Tucker spricht darüber, wie Bilder, die technisch einfach sind und Anfängern gefallen, online oft mehr Aufmerksamkeit erhalten als komplexere und nuanciertere Arbeiten. Er erklärt, dass dies daran liegt, dass die meisten Reaktionen im Internet von Anfängern kommen, die nach Tipps und Inspiration suchen. Er betont, wie wichtig es ist, diesen Kontext zu verstehen und sich nicht von der Online-Reaktion auf die eigene Arbeit beeinflussen zu lassen. Er vergleicht auch die Unterschiede zwischen „Charakter“ und „Persönlichkeit“ in der Kunstproduktion und schließt mit der Idee, dass weniger Aufmerksamkeit online möglicherweise ein Zeichen für Wachstum und Reife als Künstler ist.

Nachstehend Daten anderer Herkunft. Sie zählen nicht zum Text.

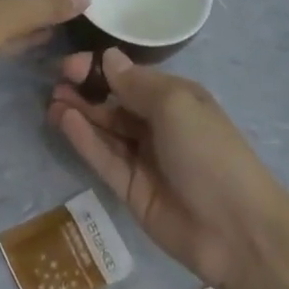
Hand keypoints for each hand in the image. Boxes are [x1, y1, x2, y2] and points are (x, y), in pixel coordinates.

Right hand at [47, 50, 288, 288]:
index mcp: (176, 98)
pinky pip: (104, 158)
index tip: (71, 64)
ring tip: (51, 100)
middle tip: (55, 80)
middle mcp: (158, 124)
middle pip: (115, 102)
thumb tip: (108, 57)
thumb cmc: (209, 151)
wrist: (236, 230)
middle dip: (86, 89)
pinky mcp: (131, 190)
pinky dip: (84, 139)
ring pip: (105, 129)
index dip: (101, 68)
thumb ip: (137, 83)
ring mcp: (144, 158)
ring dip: (80, 113)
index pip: (131, 76)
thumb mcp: (175, 104)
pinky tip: (64, 120)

Ich finde, es lohnt, über diese Gedanken nachzudenken. Nach meiner Beobachtung sieht es größtenteils so aus; als Anfänger sucht man sich eine Gruppe, in der man Hilfe bekommt und was lernen kann. Desto mehr man sich weiter entwickelt, desto weniger benötigt man Hilfe und gibt selber welche. Aber nach einer Zeit wiederholen sich die (Anfänger)Fragen und selbst findet man kaum noch Hilfe und Inspiration und verlässt die Gruppe.
Das ist in meinen Augen ebenso völlig ok, wie der natürliche Gang der Dinge. Ich glaube, es ist ein chinesisches Sprichwort „Wenn Du der Klügste im Raum bist, dann verlasse den Raum“.
Die Fortgeschrittenen gehen, die Anfänger kommen. So entwickeln sich zwar die Teilnehmer weiter, aber nicht der Durchschnitt der Gruppe.
Natürlich ist das kein Naturgesetz und es kann auch andere Gruppen geben. Es geht ja nur darum bei einem „Publikum“, welches man nicht kennt, sich nicht zu viel auf Likes einzubilden oder sich demotivieren zu lassen, wenn diese ausbleiben.
Am Ende muss man immer selber wissen, ob ein Bild gut ist oder nicht.

Noch mal kurz zu den „Heftchen“.
Diese kann man vielleicht in Art-Cafés, beim Zahnarzt oder Friseur des Vertrauens auslegen. Wie lustig muss es sein zu beobachten, wie jemand darin blättert und ggf. in Kontakt zu kommen 🙂
Kreativ sein. Sich was überlegen. Mühe machen. Ausprobieren.